Cookie monstering as a cover for data regime change - the UK picks a dangerous fight over GDPR

Stuart Lauchlan Profile picture for user slauchlan August 27, 2021
Summary:
The UK hasn't wasted any time in deciding to water down GDPR in pursuit of making new business deals. Savvy move or risky political gambit?

cookioes

Common sense, not box-ticking! That’s the saber-rattliing message from the UK Government about how it views the shape of its future data protection regime now that Britain has left the European Union.

It’s part of a set of proposals that are, according to the UK’s Department of Digital, Cultural, Media and Sport (DCMS), intended to “boost growth, increase trade and improve healthcare”. The Department argues that there is an estimated “£11 billion worth of trade that goes unrealised around the world due to barriers associated with data transfers”. To get past those presumed barriers, the UK is targeting adequacy agreements for free flow of data with key countries.

The priorities on the UK’s list are the United States, Australia, the Republic of Korea, Singapore, the Dubai International Finance Centre and Colombia. India, Brazil, Kenya and Indonesia come close behind.

Cometh the hour, cometh the muppet

The UK Digital Secretary Oliver Dowden has made no secret of the desire for Brexit Britain to soften some of the bureaucratic strictures of GDPR. Today’s announcements are careful not to criticise GDPR explicitly, but there are already eyebrows raised in Brussels without doubt.

The EU only formally signed off on its adequacy agreement with the UK earlier this year, complete with an explicit warning that it would keep the situation under review in case the British Government backed away from its GDPR commitments. A European Commission spokesperson in Brussels yesterday reiterated:

In case of problematic developments that negatively affect the level of protection, the adequacy decision can be suspended, terminated or amended at any time by the Commission.

Dowden has decided, it seems, to pick that fight, declaring:

Now that we have left the EU I’m determined to seize the opportunity by developing a world-leading data policy that will deliver a Brexit dividend for individuals and businesses across the UK. That means seeking exciting new international data partnerships with some of the world’s fastest growing economies, for the benefit of British firms and British customers alike. It means reforming our own data laws so that they’re based on common sense, not box-ticking.

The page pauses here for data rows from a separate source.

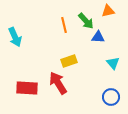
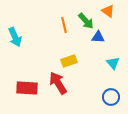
orange triangle: rotated 48 degrees clockwise
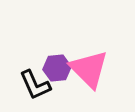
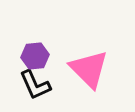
purple hexagon: moved 22 px left, 12 px up
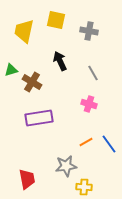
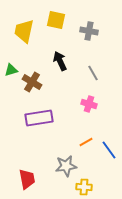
blue line: moved 6 px down
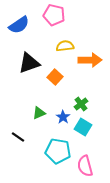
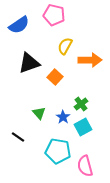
yellow semicircle: rotated 54 degrees counterclockwise
green triangle: rotated 48 degrees counterclockwise
cyan square: rotated 30 degrees clockwise
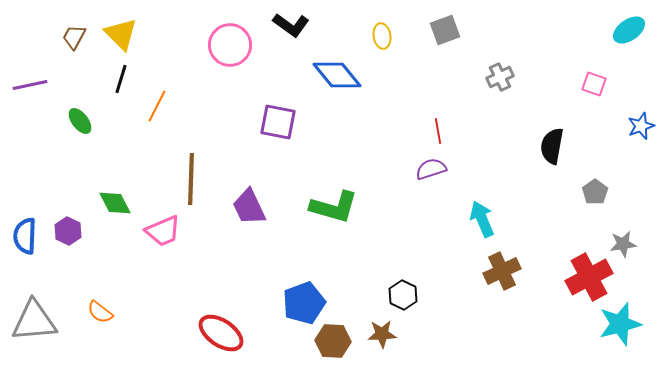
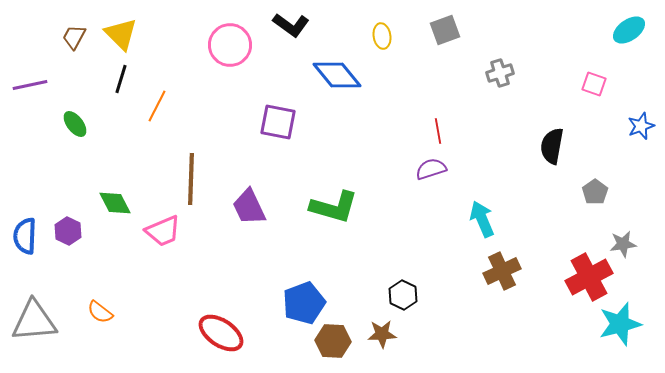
gray cross: moved 4 px up; rotated 8 degrees clockwise
green ellipse: moved 5 px left, 3 px down
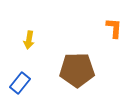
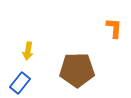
yellow arrow: moved 1 px left, 11 px down
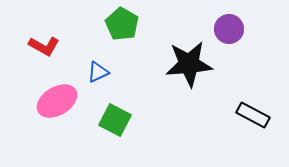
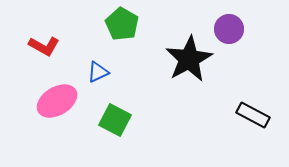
black star: moved 5 px up; rotated 24 degrees counterclockwise
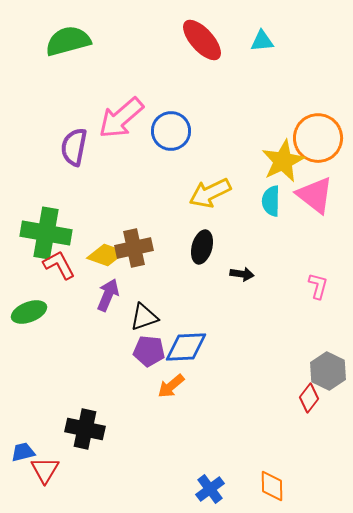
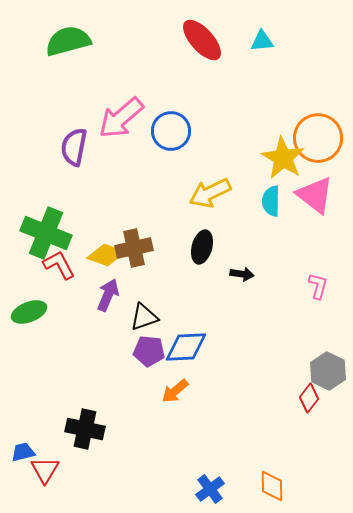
yellow star: moved 3 px up; rotated 15 degrees counterclockwise
green cross: rotated 12 degrees clockwise
orange arrow: moved 4 px right, 5 px down
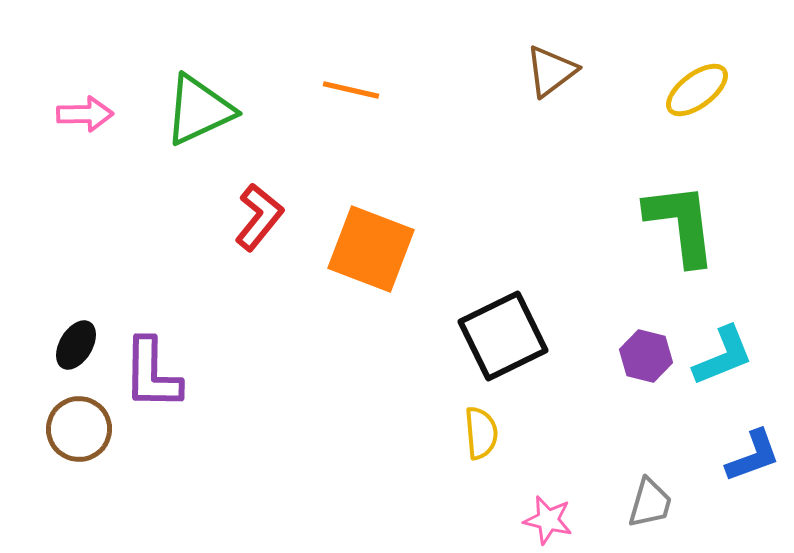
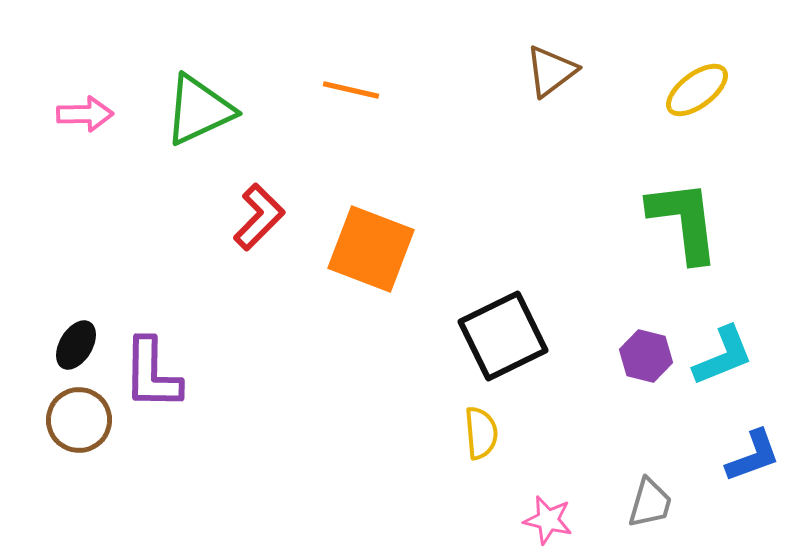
red L-shape: rotated 6 degrees clockwise
green L-shape: moved 3 px right, 3 px up
brown circle: moved 9 px up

As of today, this is being sold to the Great Brexit Public in a mainstream media headline-grabbing way as the UK Government taking action to get rid of all those annoying cookie permissions that keep popping up when you’re using the internet. Dowden pre-briefed The Daily Telegraph - essentially the Conservative party in house magazine - that he was taking action to cut down on “pointless” online cookie banners, the latest Brexit ‘win’.

The likes of the Daily Mail bought it, hook, line and sinker:

dm1

 

In reality this is going to be a huge gamble - as diginomica warned back in March - and it’s going to need someone more savvy than Oliver Dowden to carry it off. (At this point, we might pause to consider that this might have been left in the libidinous arms of disgraced Health Secretary and former BT Apologist Matt Hancock, but at least we’ve been spared that!).

The person who will be on the frontline of trying to keep a lid on things is likely to John Edwards, the DCMS preferred candidate to take over as Information Commissioner in October. He’s currently the Privacy Commission for New Zealand, a country with which the UK does already have a data adequacy deal in place.  He says of the upcoming role:

I look forward to the challenge of steering the organization and the British economy into a position of international leadership in the safe and trusted use of data for the benefit of all.

The current Commissioner Elizabeth Denham was much more guarded in her response to the regime change:

Data-driven innovation stands to bring enormous benefits to the UK economy and to our society, but the digital opportunity before us today will only be realised where people continue to trust their data will be used fairly and transparently, both here in the UK and when shared overseas.

That’s a sentiment that maps onto that of UK technology trade association techUK, where Direct of Markets Matt Evans commented:

Data is a foundational asset for modern societies, creating accessible and trusted routes for businesses, civil society and researchers to access data from around the world will help drive innovation and create better digital services. However, these new routes must be trusted and command the confidence of the public. techUK therefore welcomes the technical assessment criteria and commitment to high privacy standards laid out by the Government. Both of these will be vital to maintaining access to existing data flows, such as from the EU as well as opening up global opportunities.

My take

'S' is for stupid!

I have a very bad feeling about all this. Yes, I get irritated at the number of pop-ups etc, but very few of these are really due to GDPR. At diginomica, we’ve done our absolute best to ensure that we are compliant without being intrusive and I’d hazard a claim that yes, it can be done.

This is a reckless route for Dowden to take and one that’s most likely to end up with having more compliance issues for business rather than less. And the explicit inclusion of examples of exploiting NHS data as a jolly good thing should have alarm bells ringing all over the country. Still, the cookies angle is playing well with the audiences that need to be addressed and the ‘cumbersome EU red tape’ angle is playing well with some.

dm2

Hey ho - turn right and keep heading on to the sunlit uplands! Muppets!